Take the sectarian persecution of the Shi'a Hazaras. Unprecedented in Afghan history, this development can be attributed to the Taliban's fantastic interpretation of Islam that presupposes the universal superiority of their version over all others – Mullah Omar's version of being "with us or against us". Such is the brutality with which this suppression has been undertaken (particularly in areas such as Bamiyan) that it instigated a cycle of equally violent revenge attacks by Shi'a forces against Sunni communities.

The potential for the creation of a Northern Ireland-style scenario in areas of Shi'a/Sunni equity is now a very real one, as the next generation are brought up amid a climate of hatred and mutual mistrust. An ill-conceived dispersal of US aid dollars in this region is merely likely to facilitate a deeper level of carnage prompted by the purchase of more sophisticated weaponry.

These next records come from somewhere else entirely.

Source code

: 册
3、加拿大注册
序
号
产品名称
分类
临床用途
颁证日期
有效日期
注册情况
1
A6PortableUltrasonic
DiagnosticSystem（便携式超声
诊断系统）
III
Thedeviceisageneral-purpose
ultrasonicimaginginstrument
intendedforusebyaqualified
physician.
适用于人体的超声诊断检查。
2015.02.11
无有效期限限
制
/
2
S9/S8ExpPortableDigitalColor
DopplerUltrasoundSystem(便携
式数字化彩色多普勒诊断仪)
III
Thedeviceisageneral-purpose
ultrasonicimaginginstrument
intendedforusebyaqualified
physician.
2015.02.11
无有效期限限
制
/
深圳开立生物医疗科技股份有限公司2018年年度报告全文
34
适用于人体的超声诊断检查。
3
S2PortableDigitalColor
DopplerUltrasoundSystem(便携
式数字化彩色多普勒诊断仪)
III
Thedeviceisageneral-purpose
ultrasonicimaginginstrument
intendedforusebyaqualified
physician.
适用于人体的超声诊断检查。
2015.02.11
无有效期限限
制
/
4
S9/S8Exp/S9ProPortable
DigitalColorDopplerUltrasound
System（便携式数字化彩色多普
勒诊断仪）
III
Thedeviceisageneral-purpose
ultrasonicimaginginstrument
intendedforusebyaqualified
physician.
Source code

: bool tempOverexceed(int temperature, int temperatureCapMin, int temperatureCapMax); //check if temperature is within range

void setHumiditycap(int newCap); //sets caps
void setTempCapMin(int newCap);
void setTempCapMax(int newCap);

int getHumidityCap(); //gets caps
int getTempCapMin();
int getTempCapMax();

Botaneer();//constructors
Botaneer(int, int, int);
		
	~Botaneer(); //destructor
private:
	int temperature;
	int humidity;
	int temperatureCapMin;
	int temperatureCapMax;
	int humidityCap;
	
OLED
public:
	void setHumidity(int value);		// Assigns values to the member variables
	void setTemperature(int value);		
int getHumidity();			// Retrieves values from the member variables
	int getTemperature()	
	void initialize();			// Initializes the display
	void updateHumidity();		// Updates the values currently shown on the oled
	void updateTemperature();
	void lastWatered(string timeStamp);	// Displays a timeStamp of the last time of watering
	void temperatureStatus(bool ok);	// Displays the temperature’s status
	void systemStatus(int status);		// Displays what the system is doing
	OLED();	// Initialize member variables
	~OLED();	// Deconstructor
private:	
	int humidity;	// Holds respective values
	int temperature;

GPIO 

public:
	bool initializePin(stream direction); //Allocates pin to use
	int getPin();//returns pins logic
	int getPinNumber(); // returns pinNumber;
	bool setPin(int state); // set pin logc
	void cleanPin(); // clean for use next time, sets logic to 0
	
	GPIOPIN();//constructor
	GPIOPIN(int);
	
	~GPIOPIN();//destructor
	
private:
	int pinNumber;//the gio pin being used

And this is just one region of about four million people (20 per cent of Afghanistan's total population). The ethnic patchwork at play in Afghanistan comfortably dwarfs that of Northern Ireland, and is also represented by the myriad of regional commands lumped together under the banner of the UF, with whom the US should be wary of forming a long-term alliance.

While the UF is united by a desire to annihilate the Taliban, it is otherwise inappropriately named – particularly in the aftermath of the assassination of its talismanic leader, Ahmadshah Massoud. Northeastern ethnic Tajiks led by Massoud's successor, Mukhammed Fakhim, fight in Badakhshan, while western Tajiks from Herat rally around Ismail Khan. Meanwhile, Uzbek followers of the mercurial Abdul Rashid Dostam are engaged in a struggle for Mazar-i-Sharif, and Hazaras rally around Karim Khalili in central areas. United the movement most certainly is not.

Should this fragmented group of battle-hardened fighters contribute to the overthrow of the Taliban they are going to want recompense. This could be in terms of representation within a new political administration and any unified armed force. The simple inclusion of erstwhile leader Burhanuddin Rabbani within a UN-sponsored coalition will not satisfy the power-thirsty UF leaders, each of whom can be expected to claim that his role was pivotal.

The isolation of just one component of the UF in the post-Taliban landscape could herald a gradual reintroduction of the bloody aftermath of the Soviet withdrawal in 1989. This period was characterised by a five-year struggle for supremacy by a multitude of warlords originating from the dissolved mujahideen that saw off the Soviet Union.

Presuming that a coalition reflective of the ethnic diversity of the UF is formed, what of the majority Pashtuns? Given that marginalising 40 per cent of the country is not an option, there has to be a contingency for giving this group representation at a national level. Failure to do so will herald even closer ties with their Pakistani neighbours, isolation from the north of the country and susceptibility to another wave of Talibanesque mobilisation.

Deepening ethnic animosities complicate the already Herculean task of cobbling together any durable national government in Kabul, be it the ‘broad-based’ coalition that both the UN and major interested powers have defined as the preferred outcome or some form of looser quasi-federal arrangement. The bleak alternative may be a de facto partition of the country between a southern ‘Pashtunistan' and a northern minority confederation punctuated by continuing low-level war.

If Afghanistan is to stand even the slightest chance of being anything other than a failed state, the leaders of those states keen to remove the Taliban will be required to demonstrate a level of prescience thus far absent from their strategy.